## DESCRIPTION OF THE TASK
Find the line below that contains "focal_35mm: 127". Transcribe it and every line after it exactly, adding nothing.

[Opening MATERIAL FOR THIS EXERCISE section]

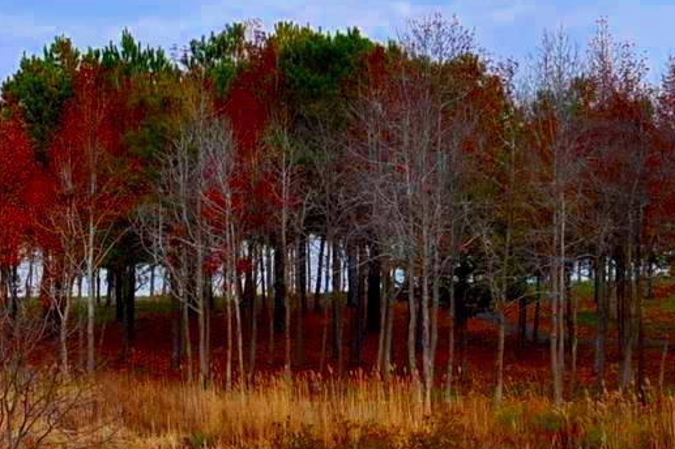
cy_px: 433
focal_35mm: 190
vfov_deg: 7.2
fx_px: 3560
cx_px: -217
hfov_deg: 10.6
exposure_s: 1/320
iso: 200
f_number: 9
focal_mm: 32
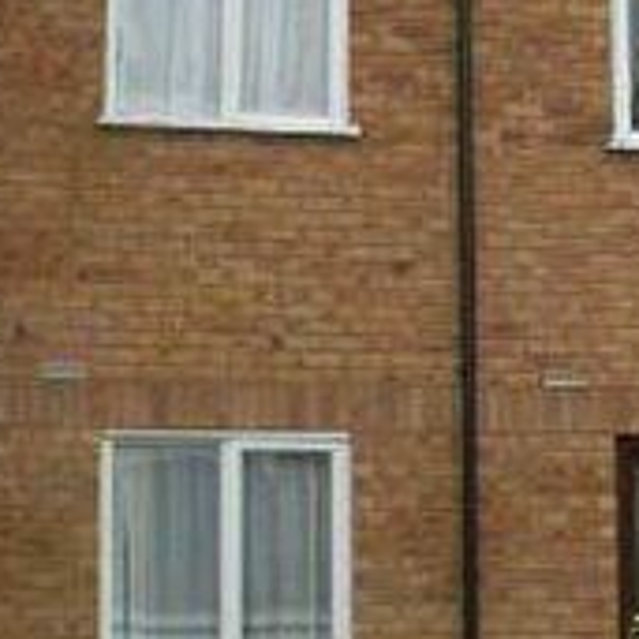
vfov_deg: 13.7
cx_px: 684
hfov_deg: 13.5
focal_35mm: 127
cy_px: 136
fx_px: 2652
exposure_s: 1/100
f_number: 2.6
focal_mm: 5.8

[Closing MATERIAL FOR THIS EXERCISE section]

## ANSWER BELOW
focal_35mm: 127
cy_px: 136
fx_px: 2652
exposure_s: 1/100
f_number: 2.6
focal_mm: 5.8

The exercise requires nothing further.